DOCUMENT TEXT:
▼▼▼

The try-specialize crate provides limited, zero-cost specialization in generic context on stable Rust.

use try_specialize::TrySpecialize;

fn example_specialize_by_value<T>(value: T) -> Result<u32, T> {
    value.try_specialize()
}

fn example_specialize_by_ref<T: ?Sized>(value: &T) -> Option<&str> {
    value.try_specialize_ref()
}

§Introduction

While specialization in Rust can be a tempting solution in many use cases, I encourage you to reconsider using traits instead as a more idiomatic alternatives. The use of traits is the idiomatic way to achieve polymorphism in Rust, promoting better code clarity, reusability, and maintainability.

However the specialization in Rust can be suitable when you need to optimize performance by providing specialized optimized implementations for some types without altering the code logic. Also it can be useful in highly specific type-level programming related usecases like comparisons between types from different libraries.

For a simple use cases, I recommend checking out the castaway crate, which offers a much simpler API and is easier to work with. On nightly Rust, I recommend to use min_specialization feature instead. Note that Rust standard library can and already use min_specialization in stable for many optimizations. For a more detailed comparison, see the Alternative crates section below.

§About

This crate provides a comprehensive API for solving various specialization challenges to save you from using unsafe code or at least to take over some of the checks. This crate provides specialization from unconstrained types, to unconstrained types, between 'static types, between types references and mutable references, and more.

Library tests ensure that the specializations are performed at compile time, fully optimized and do not come with any run-time cost with opt-level >= 1. Note that release profile uses opt-level = 3 by default.

§Usage

Add this to your Cargo.toml:

[dependencies]
try-specialize = "0.1.0"

▲▲▲

(Stored dataset entries)

▼▼▼

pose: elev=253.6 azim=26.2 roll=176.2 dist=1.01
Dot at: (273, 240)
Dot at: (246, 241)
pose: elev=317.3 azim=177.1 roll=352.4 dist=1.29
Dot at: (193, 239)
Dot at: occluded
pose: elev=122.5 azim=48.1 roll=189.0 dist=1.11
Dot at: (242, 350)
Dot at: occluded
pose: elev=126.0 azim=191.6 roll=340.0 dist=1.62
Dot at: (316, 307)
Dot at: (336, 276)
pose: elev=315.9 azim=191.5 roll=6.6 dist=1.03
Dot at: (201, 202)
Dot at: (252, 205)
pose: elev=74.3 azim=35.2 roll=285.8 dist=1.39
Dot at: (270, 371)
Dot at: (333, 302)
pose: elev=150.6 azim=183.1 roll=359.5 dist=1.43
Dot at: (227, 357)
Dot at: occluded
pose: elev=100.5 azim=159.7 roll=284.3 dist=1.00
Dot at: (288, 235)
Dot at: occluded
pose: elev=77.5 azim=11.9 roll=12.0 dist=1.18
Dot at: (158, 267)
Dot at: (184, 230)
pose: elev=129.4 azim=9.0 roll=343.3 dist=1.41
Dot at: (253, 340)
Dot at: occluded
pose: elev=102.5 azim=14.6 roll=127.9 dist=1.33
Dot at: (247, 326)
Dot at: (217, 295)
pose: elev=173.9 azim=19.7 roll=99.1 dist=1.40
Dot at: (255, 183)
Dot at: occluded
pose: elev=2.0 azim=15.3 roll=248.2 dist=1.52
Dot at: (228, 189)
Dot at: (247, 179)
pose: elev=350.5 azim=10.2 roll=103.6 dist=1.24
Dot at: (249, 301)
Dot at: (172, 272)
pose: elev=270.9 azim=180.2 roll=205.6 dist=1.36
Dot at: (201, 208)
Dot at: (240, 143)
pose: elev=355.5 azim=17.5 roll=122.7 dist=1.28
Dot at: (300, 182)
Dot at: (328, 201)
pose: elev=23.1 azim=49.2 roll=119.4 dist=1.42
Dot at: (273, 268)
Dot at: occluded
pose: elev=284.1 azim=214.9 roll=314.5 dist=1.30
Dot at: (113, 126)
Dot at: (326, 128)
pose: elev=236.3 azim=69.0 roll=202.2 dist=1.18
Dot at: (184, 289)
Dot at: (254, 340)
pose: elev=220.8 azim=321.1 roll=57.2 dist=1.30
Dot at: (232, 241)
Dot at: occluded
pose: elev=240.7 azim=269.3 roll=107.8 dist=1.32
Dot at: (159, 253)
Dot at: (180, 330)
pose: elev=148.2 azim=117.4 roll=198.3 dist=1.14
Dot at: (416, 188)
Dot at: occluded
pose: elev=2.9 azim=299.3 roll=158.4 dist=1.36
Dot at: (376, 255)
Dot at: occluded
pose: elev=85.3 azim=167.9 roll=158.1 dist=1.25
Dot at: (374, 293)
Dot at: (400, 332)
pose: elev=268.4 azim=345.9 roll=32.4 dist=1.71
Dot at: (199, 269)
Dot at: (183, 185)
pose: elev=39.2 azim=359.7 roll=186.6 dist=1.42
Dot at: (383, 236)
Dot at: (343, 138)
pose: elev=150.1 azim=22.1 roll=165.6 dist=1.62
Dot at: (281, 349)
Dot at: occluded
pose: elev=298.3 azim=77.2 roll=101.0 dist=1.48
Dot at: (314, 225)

▲▲▲

Answer these questions from the try-specialize crate description:
1. Which crate does it recommend for simple use cases?
2. What opt-level does the release profile use by default?
3. What version of try-specialize does the Cargo.toml snippet specify?

ANSWER TO THIS PROBLEM:
1. The castaway crate.
2. opt-level = 3.
3. "0.1.0"